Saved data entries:
☆ ☆ ☆ ☆

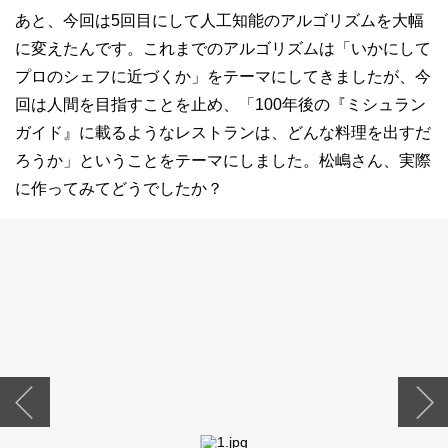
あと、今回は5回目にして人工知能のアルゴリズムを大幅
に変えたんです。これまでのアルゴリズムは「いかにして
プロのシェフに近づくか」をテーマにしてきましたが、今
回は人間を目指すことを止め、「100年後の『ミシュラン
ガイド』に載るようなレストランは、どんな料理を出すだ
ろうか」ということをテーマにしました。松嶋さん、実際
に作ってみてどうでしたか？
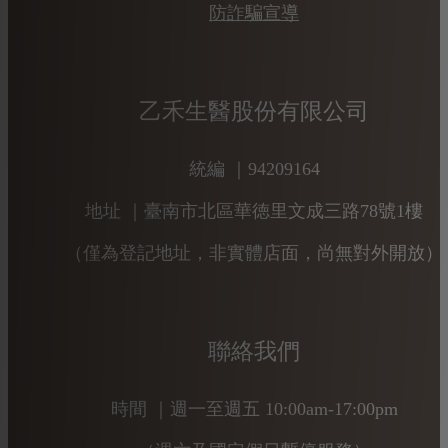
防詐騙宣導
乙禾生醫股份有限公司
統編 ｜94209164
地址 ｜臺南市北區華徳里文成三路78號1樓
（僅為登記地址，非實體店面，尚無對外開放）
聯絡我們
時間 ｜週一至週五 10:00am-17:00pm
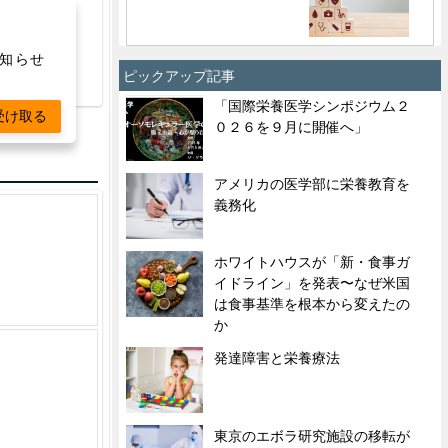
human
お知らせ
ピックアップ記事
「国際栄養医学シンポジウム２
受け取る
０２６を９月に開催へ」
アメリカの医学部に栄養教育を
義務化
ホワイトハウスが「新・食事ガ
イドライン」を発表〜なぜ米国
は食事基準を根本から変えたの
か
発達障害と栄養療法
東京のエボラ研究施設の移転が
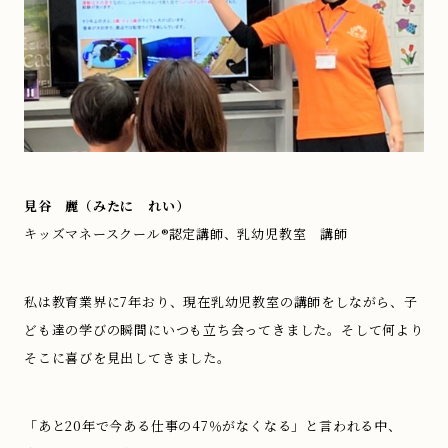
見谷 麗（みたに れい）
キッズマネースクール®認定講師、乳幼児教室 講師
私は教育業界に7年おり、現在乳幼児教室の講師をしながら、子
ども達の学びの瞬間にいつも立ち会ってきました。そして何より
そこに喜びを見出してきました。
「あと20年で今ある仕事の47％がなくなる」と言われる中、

☆ ☆ ☆ ☆

Directions: Skipping every picture, transcribe exactly the lines above from the one containing "地址 ｜臺南市北區華徳里文成三路78號1樓" through the one containing "そこに喜びを見出してきました。", both included.

Response for this exercise:
地址 ｜臺南市北區華徳里文成三路78號1樓
（僅為登記地址，非實體店面，尚無對外開放）
聯絡我們
時間 ｜週一至週五 10:00am-17:00pm
human
お知らせ
ピックアップ記事
「国際栄養医学シンポジウム２
受け取る
０２６を９月に開催へ」
アメリカの医学部に栄養教育を
義務化
ホワイトハウスが「新・食事ガ
イドライン」を発表〜なぜ米国
は食事基準を根本から変えたの
か
発達障害と栄養療法
東京のエボラ研究施設の移転が
見谷 麗（みたに れい）
キッズマネースクール®認定講師、乳幼児教室 講師
私は教育業界に7年おり、現在乳幼児教室の講師をしながら、子
ども達の学びの瞬間にいつも立ち会ってきました。そして何より
そこに喜びを見出してきました。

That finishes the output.